What is agile?

I recently sat in the pub with a couple of colleagues and the subject came up. It soon became apparent that, while we do things in very similar ways we do differ on the use of the word agile. We had views expressed from “stop using that word” to “it’s just good practice” and others I don’t recall.

So, it’s sad talking about this stuff in the pub but it has prompted me to dig a little deeper into my own perspective.

So, what does it mean? In a training course I run I refer to it as an umbrella term for a whole bunch of approaches many of which pre-date the use of the word (think SCRUM, XP, TDD, FDD …). In the same course I offer the definition

“To be able to deliver business value quickly and respond to change”

But still this doesn’t provide us with an ability to recognise “agile” when we see it.

At XP day in November I recall two conversations. The first was with a manager who proudly told me his team were running text book XP very effectively and had been doing for some time. I questioned him on the output of his last retrospective. I recall someone saying about XP; “If you’re still doing it by the book after a month then you’re not doing it”. I believe that while XP, SCRUM etc. are helpful we should be constantly looking for a better way. On the same day I spoke to a developer from much more traditional background who’s team were making small steps to improve the process. So which team was the agile one?

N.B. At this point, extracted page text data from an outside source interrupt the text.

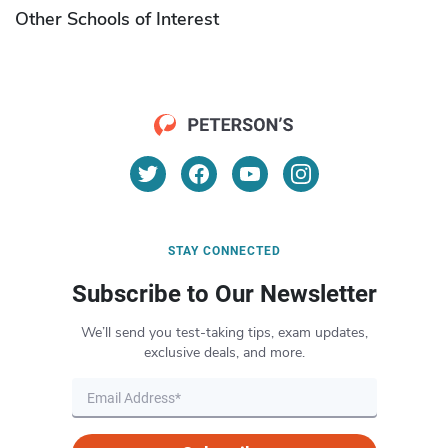
Other Schools of Interest
STAY CONNECTED
Subscribe to Our Newsletter
We’ll send you test-taking tips, exam updates,
exclusive deals, and more.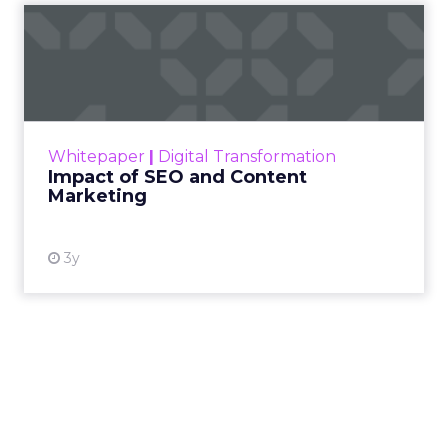
Impact of SEO and Content
Marketing
Making forecasts and predictions in such a
rapidly changing marketing ecosystem is a
challenge. Yet, as concerns grow around a
Whitepaper
|
Digital Transformation
looming recession and b...
Impact of SEO and Content
Marketing
View resource
3y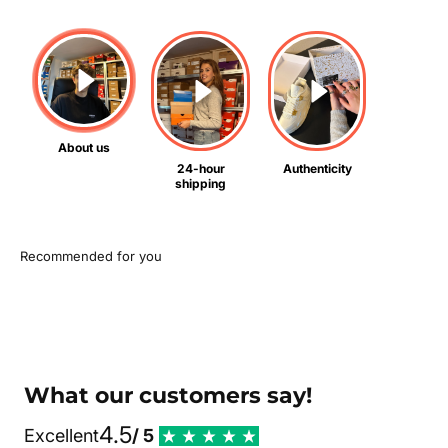
About us
24-hour
Authenticity
shipping
What our customers say!
4.5
Excellent
/ 5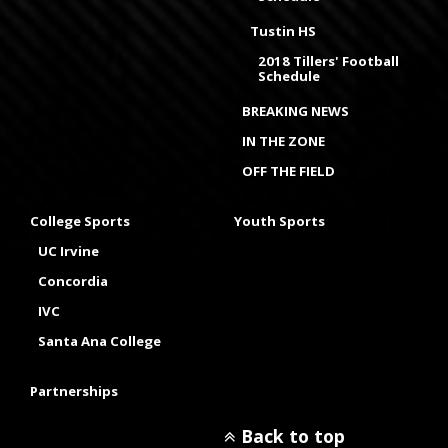
Tustin HS
2018 Tillers' Football
Schedule
BREAKING NEWS
IN THE ZONE
OFF THE FIELD
College Sports
Youth Sports
UC Irvine
Concordia
IVC
Santa Ana College
Partnerships
Back to top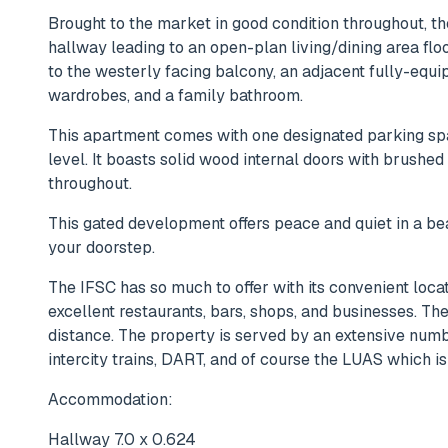
Brought to the market in good condition throughout,
hallway leading to an open-plan living/dining area flo
to the westerly facing balcony, an adjacent fully-equi
wardrobes, and a family bathroom.
This apartment comes with one designated parking sp
level. It boasts solid wood internal doors with brushe
throughout.
This gated development offers peace and quiet in a bea
your doorstep.
The IFSC has so much to offer with its convenient locat
excellent restaurants, bars, shops, and businesses. Th
distance. The property is served by an extensive num
intercity trains, DART, and of course the LUAS which 
Accommodation:
Hallway 7.0 x 0.624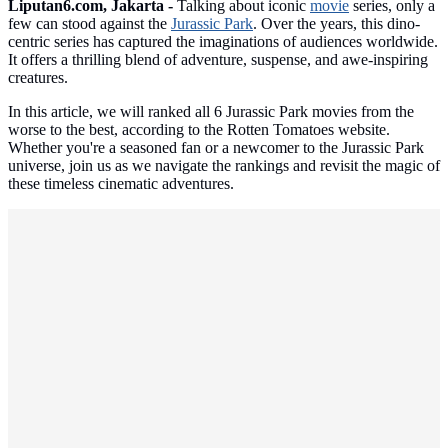
Liputan6.com, Jakarta -
Talking about iconic
movie
series, only a
few can stood against the
Jurassic Park
. Over the years, this dino-
centric series has captured the imaginations of audiences worldwide.
It offers a thrilling blend of adventure, suspense, and awe-inspiring
creatures.
In this article, we will ranked all 6 Jurassic Park movies from the
worse to the best, according to the Rotten Tomatoes website.
Whether you're a seasoned fan or a newcomer to the Jurassic Park
universe, join us as we navigate the rankings and revisit the magic of
these timeless cinematic adventures.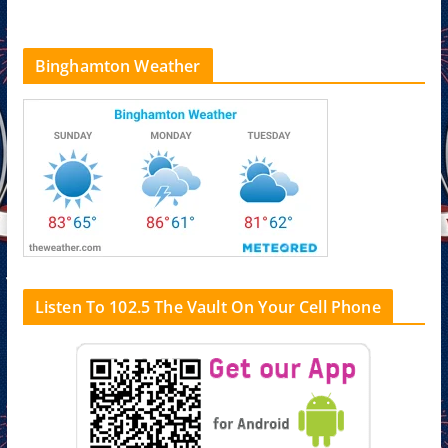
Binghamton Weather
Listen To 102.5 The Vault On Your Cell Phone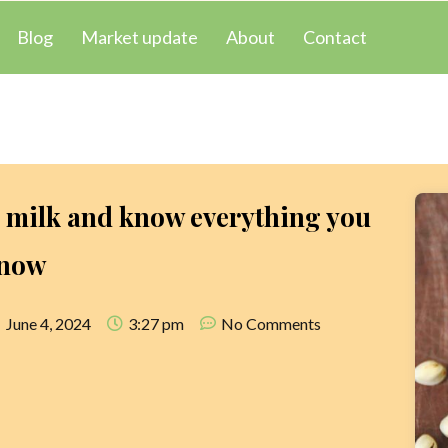
Blog
Market update
About
Contact
o milk and know everything you
know
June 4, 2024
3:27 pm
No Comments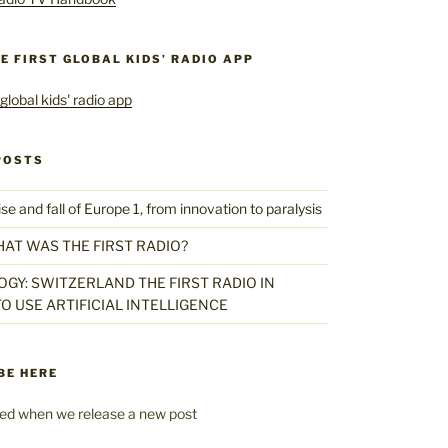
HE FIRST GLOBAL KIDS’ RADIO APP
POSTS
 and fall of Europe 1, from innovation to paralysis
HAT WAS THE FIRST RADIO?
GY: SWITZERLAND THE FIRST RADIO IN
O USE ARTIFICIAL INTELLIGENCE
BE HERE
fied when we release a new post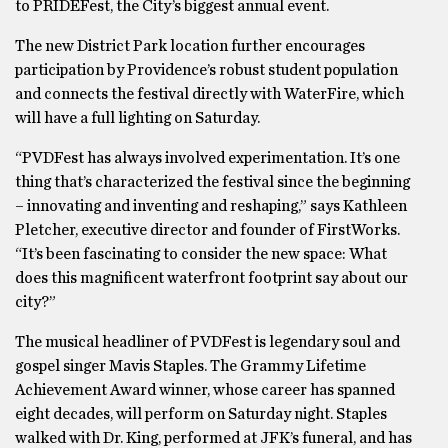
to PRIDEFest, the City’s biggest annual event.
The new District Park location further encourages
participation by Providence’s robust student population
and connects the festival directly with WaterFire, which
will have a full lighting on Saturday.
“PVDFest has always involved experimentation. It’s one
thing that’s characterized the festival since the beginning
– innovating and inventing and reshaping,” says Kathleen
Pletcher, executive director and founder of FirstWorks.
“It’s been fascinating to consider the new space: What
does this magnificent waterfront footprint say about our
city?”
The musical headliner of PVDFest is legendary soul and
gospel singer Mavis Staples. The Grammy Lifetime
Achievement Award winner, whose career has spanned
eight decades, will perform on Saturday night. Staples
walked with Dr. King, performed at JFK’s funeral, and has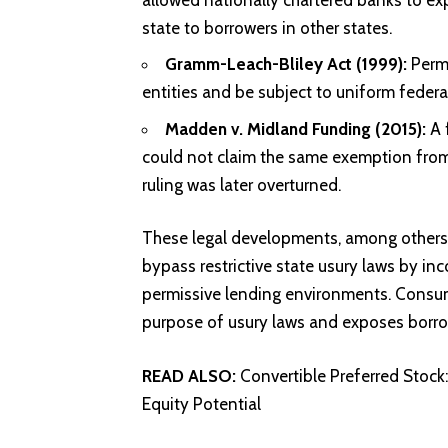
state to borrowers in other states.
Gramm-Leach-Bliley Act (1999):
Permi
entities and be subject to uniform federal
Madden v. Midland Funding (2015):
A 
could not claim the same exemption from 
ruling was later overturned.
These legal developments, among others, 
bypass restrictive state usury laws by inc
permissive lending environments. Consum
purpose of usury laws and exposes borrow
READ ALSO:
Convertible Preferred Stock
Equity Potential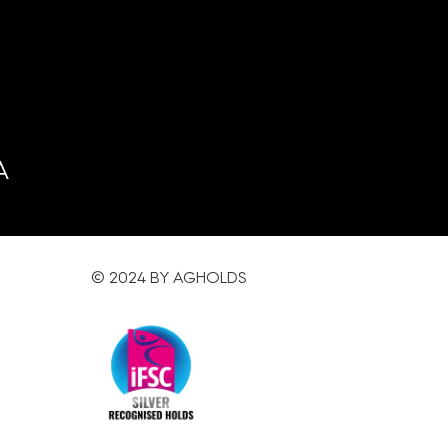
A
© 2024 BY AGHOLDS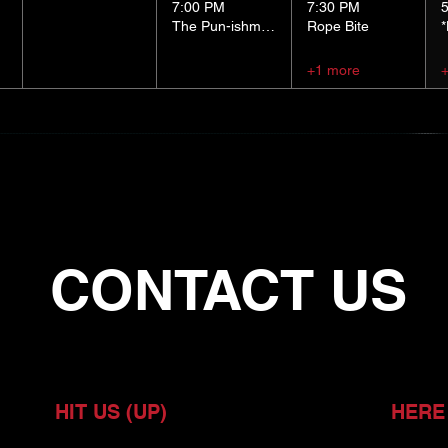
7:00 PM
7:30 PM
The Pun-ishment Hour
Rope Bite
+1 more
CONTACT US
HIT US (UP)
HERE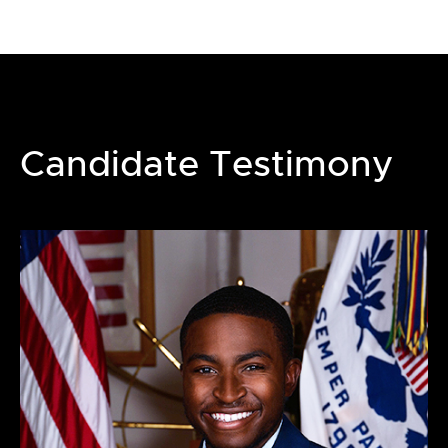
Candidate Testimony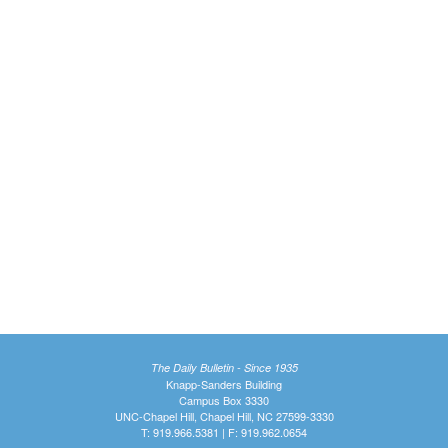
The Daily Bulletin - Since 1935
Knapp-Sanders Building
Campus Box 3330
UNC-Chapel Hill, Chapel Hill, NC 27599-3330
T: 919.966.5381 | F: 919.962.0654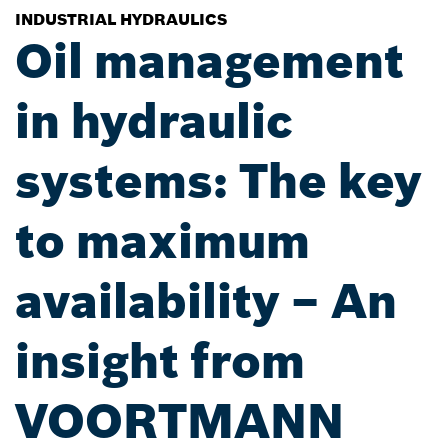
INDUSTRIAL HYDRAULICS
Oil management
in hydraulic
systems: The key
to maximum
availability – An
insight from
VOORTMANN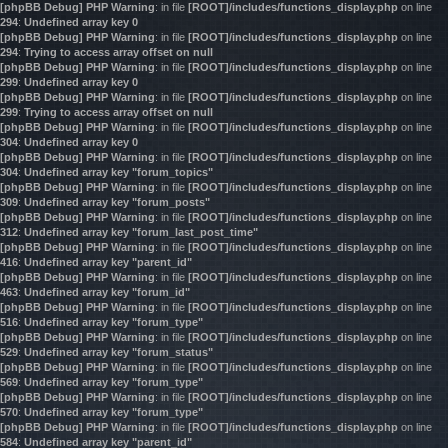
[phpBB Debug] PHP Warning
: in file
[ROOT]/includes/functions_display.php
on line
294
:
Undefined array key 0
[phpBB Debug] PHP Warning
: in file
[ROOT]/includes/functions_display.php
on line
294
:
Trying to access array offset on null
[phpBB Debug] PHP Warning
: in file
[ROOT]/includes/functions_display.php
on line
299
:
Undefined array key 0
[phpBB Debug] PHP Warning
: in file
[ROOT]/includes/functions_display.php
on line
299
:
Trying to access array offset on null
[phpBB Debug] PHP Warning
: in file
[ROOT]/includes/functions_display.php
on line
304
:
Undefined array key 0
[phpBB Debug] PHP Warning
: in file
[ROOT]/includes/functions_display.php
on line
304
:
Undefined array key "forum_topics"
[phpBB Debug] PHP Warning
: in file
[ROOT]/includes/functions_display.php
on line
309
:
Undefined array key "forum_posts"
[phpBB Debug] PHP Warning
: in file
[ROOT]/includes/functions_display.php
on line
312
:
Undefined array key "forum_last_post_time"
[phpBB Debug] PHP Warning
: in file
[ROOT]/includes/functions_display.php
on line
416
:
Undefined array key "parent_id"
[phpBB Debug] PHP Warning
: in file
[ROOT]/includes/functions_display.php
on line
463
:
Undefined array key "forum_id"
[phpBB Debug] PHP Warning
: in file
[ROOT]/includes/functions_display.php
on line
516
:
Undefined array key "forum_type"
[phpBB Debug] PHP Warning
: in file
[ROOT]/includes/functions_display.php
on line
529
:
Undefined array key "forum_status"
[phpBB Debug] PHP Warning
: in file
[ROOT]/includes/functions_display.php
on line
569
:
Undefined array key "forum_type"
[phpBB Debug] PHP Warning
: in file
[ROOT]/includes/functions_display.php
on line
570
:
Undefined array key "forum_type"
[phpBB Debug] PHP Warning
: in file
[ROOT]/includes/functions_display.php
on line
584
:
Undefined array key "parent_id"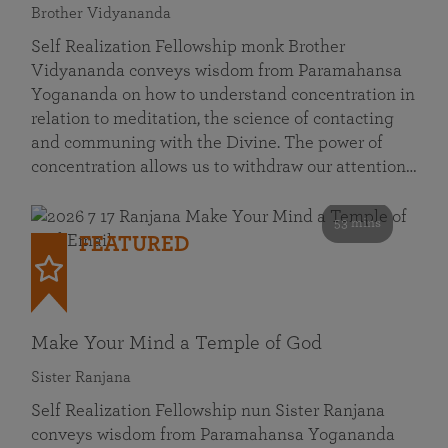
Brother Vidyananda
Self Realization Fellowship monk Brother
Vidyananda conveys wisdom from Paramahansa
Yogananda on how to understand concentration in
relation to meditation, the science of contacting
and communing with the Divine. The power of
concentration allows us to withdraw our attention…
53 mins
FEATURED
Make Your Mind a Temple of God
Sister Ranjana
Self Realization Fellowship nun Sister Ranjana
conveys wisdom from Paramahansa Yogananda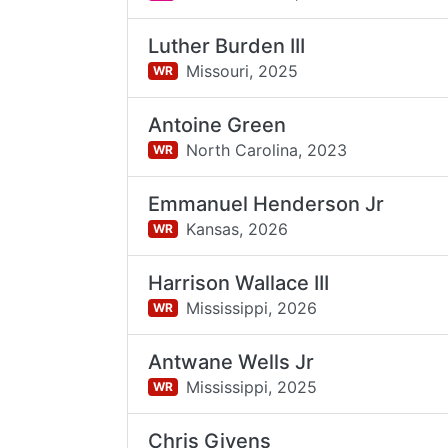
Luther Burden III
Missouri,
2025
WR
Antoine Green
North Carolina,
2023
WR
Emmanuel Henderson Jr
Kansas,
2026
WR
Harrison Wallace III
Mississippi,
2026
WR
Antwane Wells Jr
Mississippi,
2025
WR
Chris Givens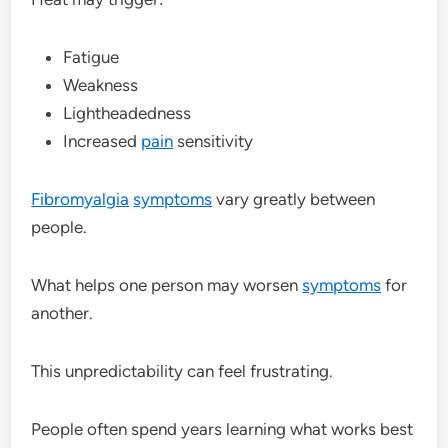
Fatigue
Weakness
Lightheadedness
Increased
pain
sensitivity
Fibromyalgia
symptoms
vary greatly between
people.
What helps one person may worsen
symptoms
for
another.
This unpredictability can feel frustrating.
People often spend years learning what works best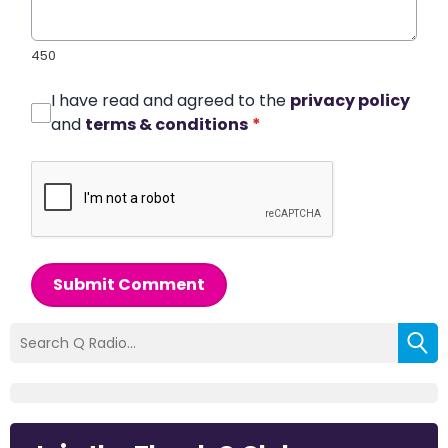
450
I have read and agreed to the
privacy policy
and
terms & conditions
*
Submit Comment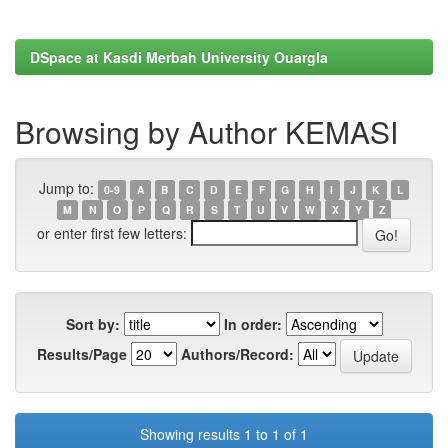
DSpace at Kasdi Merbah University Ouargla
Browsing by Author KEMASI
Jump to:
0-9
A
B
C
D
E
F
G
H
I
J
K
L
M
N
O
P
Q
R
S
T
U
V
W
X
Y
Z
or enter first few letters:
Sort by:
In order:
Results/Page
Authors/Record:
Showing results 1 to 1 of 1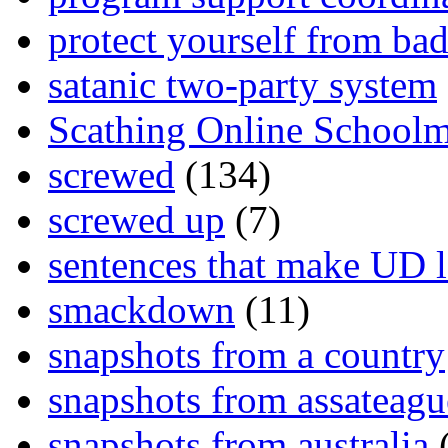
protect yourself from bad
satanic two-party system
Scathing Online School
screwed
(134)
screwed up
(7)
sentences that make UD 
smackdown
(11)
snapshots from a country
snapshots from assateagu
snapshots from australia
(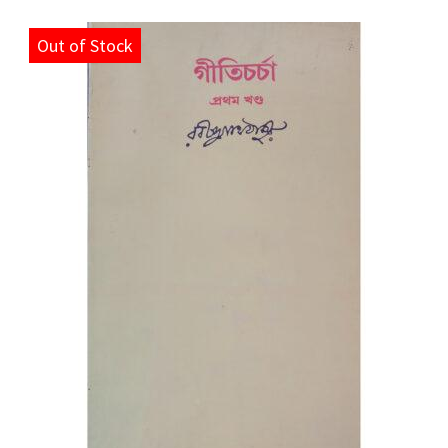
Out of Stock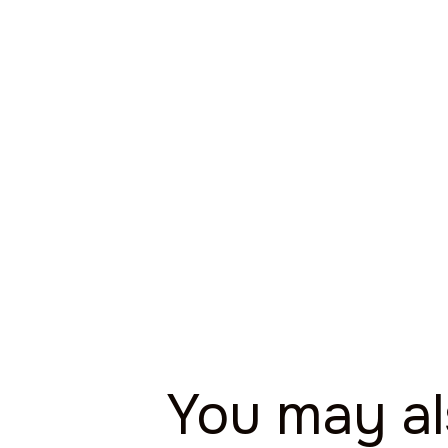
You may a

I see constant striving for a better way as a fundamental. Compare this with the Toyota attitude to perfection.

The word “better” is the crux of this. Where better for this team is in line with the agile manifesto they will evaluate practices according to the teams ability to collaborate, their ability to deliver value (i.e. the right balance of software, documentation and other artefacts), their ability to collaborate with the customer obtaining feedback and their ability to respond to change.

So, given this definition, the team is, for me, agile independent of their current state.

So what about all of the practices we see, don’t they contribute? My perspective on an effective agile team is that they should keep sight of how practices evolve and select new practices in line with their current constraint or pain.

Given my definition above, it makes no sense to state that I have an agile team. Rather I have a team that is delivering effectively and is constantly striving for improvements. Agility offers a continuum and the manifesto proposes the direction of travel.